▶ **Brano scelto**:

● ● ● ● ● ● ●

Intervista al finalista del Premio Strega Giordano Meacci al Festival Salerno Letteratura 2016 from FUIS on Vimeo.
Pool Magazine intervista i protagonisti delle “Relazioni meravigliose” a partire da Giordano Meacci (Roma, 1971), autore di Fuori i secondi (Rizzoli 2002), della raccolta Tutto quello che posso (minimum fax 2005) e del reportage Improvviso il Novecento. Pasolini professore (minimum fax 2015). Un suo racconto è incluso nell’antologia La qualità dell’aria (minimum fax, ripubblicata nel 2015). Il suo primo romanzo, Il Cinghiale che uccise Liberty Valance (minimum fax 2016), è stato finalista al Premio Strega. Con Claudio Caligari e Francesca Serafini ha scritto Non essere cattivo (2015) di Claudio Caligari.
La lettura impone la solitudine e, al suo opposto, l’eventismo letterario si è
rivelato spesso sterile, soprattutto nella forma della presentazione frontale.
Quale valore assume, invece, raccontare i propri “totem letterari”, comunicare
ad altre persone la propria passione per determinate opere?

● ● ● ● ● ● ●

▶ **Consegna**:
Trascrivi di nuovo il passo dell'intervista a Giordano Meacci compreso fra "La lettura impone" e "per determinate opere?", cambiando "solitudine" in "quiete".

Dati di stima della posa
● ● ● ● ● ● ●

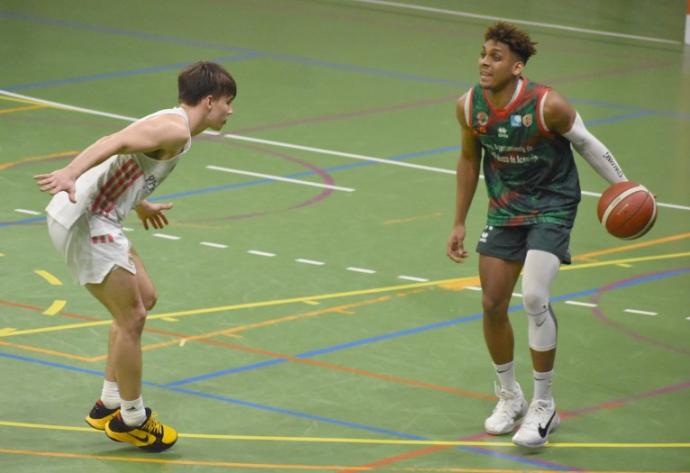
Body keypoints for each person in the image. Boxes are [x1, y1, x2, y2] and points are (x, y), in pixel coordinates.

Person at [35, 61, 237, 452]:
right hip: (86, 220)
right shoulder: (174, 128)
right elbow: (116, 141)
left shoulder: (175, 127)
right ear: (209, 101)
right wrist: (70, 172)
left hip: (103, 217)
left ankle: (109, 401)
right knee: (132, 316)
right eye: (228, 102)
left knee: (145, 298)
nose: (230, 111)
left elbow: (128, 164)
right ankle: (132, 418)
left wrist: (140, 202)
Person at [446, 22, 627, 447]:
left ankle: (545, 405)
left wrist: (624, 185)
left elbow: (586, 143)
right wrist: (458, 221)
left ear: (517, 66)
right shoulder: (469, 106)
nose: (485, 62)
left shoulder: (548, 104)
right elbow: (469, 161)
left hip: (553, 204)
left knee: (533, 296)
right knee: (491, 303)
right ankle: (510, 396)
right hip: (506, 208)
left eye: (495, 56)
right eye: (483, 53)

● ● ● ● ● ● ●

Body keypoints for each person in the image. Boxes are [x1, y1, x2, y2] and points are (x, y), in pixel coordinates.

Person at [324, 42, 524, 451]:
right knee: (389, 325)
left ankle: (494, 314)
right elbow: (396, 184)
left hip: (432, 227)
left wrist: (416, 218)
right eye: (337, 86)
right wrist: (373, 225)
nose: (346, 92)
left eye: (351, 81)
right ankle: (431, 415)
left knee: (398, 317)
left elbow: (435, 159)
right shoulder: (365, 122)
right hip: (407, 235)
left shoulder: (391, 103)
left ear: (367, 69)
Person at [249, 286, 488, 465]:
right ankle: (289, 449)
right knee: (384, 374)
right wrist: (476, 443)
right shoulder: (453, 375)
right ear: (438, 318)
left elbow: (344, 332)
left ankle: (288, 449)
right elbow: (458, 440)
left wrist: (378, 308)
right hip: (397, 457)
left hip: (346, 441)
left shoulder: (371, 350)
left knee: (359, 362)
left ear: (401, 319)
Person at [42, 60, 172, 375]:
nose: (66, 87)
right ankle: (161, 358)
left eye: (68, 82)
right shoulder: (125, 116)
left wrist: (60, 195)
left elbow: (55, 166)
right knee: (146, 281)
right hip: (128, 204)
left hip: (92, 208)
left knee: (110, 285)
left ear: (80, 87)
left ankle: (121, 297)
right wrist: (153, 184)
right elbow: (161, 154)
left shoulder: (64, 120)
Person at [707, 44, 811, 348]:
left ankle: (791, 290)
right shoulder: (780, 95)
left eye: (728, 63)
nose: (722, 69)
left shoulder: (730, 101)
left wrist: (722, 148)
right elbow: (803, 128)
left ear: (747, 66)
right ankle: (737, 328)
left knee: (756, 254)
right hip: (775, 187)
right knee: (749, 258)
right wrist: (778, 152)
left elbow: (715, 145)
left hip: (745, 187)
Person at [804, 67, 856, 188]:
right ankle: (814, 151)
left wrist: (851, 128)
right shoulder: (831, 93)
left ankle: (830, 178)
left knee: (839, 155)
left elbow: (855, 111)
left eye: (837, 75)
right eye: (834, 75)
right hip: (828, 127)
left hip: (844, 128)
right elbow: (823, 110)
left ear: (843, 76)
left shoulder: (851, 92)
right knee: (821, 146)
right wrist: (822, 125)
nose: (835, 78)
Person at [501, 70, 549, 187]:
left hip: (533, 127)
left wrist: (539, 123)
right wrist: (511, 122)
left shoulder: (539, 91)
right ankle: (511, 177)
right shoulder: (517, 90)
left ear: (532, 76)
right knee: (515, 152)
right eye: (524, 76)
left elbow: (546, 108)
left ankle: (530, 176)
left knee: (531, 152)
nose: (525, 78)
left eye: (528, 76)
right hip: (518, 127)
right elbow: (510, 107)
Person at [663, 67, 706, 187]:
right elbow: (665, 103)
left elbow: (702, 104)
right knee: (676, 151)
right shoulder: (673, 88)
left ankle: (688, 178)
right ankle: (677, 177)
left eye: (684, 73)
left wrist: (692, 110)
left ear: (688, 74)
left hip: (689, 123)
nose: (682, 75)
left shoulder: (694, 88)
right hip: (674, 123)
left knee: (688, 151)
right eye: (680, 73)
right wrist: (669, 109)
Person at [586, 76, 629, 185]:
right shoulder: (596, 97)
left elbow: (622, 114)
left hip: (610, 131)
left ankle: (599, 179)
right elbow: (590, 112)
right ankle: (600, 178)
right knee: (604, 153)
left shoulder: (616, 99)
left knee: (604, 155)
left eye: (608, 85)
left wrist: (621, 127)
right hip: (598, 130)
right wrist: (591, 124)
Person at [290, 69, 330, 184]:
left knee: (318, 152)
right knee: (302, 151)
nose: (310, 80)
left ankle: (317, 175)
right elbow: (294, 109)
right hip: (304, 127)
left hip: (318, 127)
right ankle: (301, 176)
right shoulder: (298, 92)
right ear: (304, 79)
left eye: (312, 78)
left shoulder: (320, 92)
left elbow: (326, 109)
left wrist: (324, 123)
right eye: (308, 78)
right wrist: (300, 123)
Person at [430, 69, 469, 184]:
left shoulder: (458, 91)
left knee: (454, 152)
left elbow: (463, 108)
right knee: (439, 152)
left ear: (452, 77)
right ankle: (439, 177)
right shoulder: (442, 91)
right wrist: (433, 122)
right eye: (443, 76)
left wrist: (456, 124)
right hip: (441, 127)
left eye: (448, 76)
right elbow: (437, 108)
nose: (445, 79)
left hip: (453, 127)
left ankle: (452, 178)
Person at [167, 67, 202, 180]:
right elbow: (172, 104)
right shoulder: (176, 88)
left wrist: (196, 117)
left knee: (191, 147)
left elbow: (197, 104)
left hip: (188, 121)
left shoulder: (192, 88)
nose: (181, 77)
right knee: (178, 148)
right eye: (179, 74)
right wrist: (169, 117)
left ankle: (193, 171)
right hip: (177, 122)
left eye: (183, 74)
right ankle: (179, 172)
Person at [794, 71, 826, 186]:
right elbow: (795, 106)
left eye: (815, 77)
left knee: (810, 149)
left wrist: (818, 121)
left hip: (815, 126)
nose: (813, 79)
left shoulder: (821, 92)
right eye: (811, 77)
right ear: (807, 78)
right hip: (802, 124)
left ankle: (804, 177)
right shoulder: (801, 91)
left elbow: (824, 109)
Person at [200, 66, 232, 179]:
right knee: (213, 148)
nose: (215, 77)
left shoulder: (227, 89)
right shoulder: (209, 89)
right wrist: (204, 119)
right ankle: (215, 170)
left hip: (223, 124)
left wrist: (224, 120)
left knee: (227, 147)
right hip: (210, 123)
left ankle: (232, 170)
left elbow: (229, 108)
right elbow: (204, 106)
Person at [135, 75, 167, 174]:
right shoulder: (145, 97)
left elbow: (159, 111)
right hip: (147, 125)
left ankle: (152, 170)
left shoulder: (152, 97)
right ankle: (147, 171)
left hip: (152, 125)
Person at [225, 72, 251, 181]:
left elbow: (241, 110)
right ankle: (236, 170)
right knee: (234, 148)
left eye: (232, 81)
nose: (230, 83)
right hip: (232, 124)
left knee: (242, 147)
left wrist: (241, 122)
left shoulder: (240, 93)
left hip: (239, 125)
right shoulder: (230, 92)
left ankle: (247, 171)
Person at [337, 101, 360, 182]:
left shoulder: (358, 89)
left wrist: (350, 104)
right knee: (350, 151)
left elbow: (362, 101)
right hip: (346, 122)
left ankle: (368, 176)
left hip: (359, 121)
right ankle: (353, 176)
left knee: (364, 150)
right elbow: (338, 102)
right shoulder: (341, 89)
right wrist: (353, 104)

● ● ● ● ● ● ●

▶ **Svolgimento**:
La lettura impone la quiete e, al suo opposto, l’eventismo letterario si è
rivelato spesso sterile, soprattutto nella forma della presentazione frontale.
Quale valore assume, invece, raccontare i propri “totem letterari”, comunicare
ad altre persone la propria passione per determinate opere?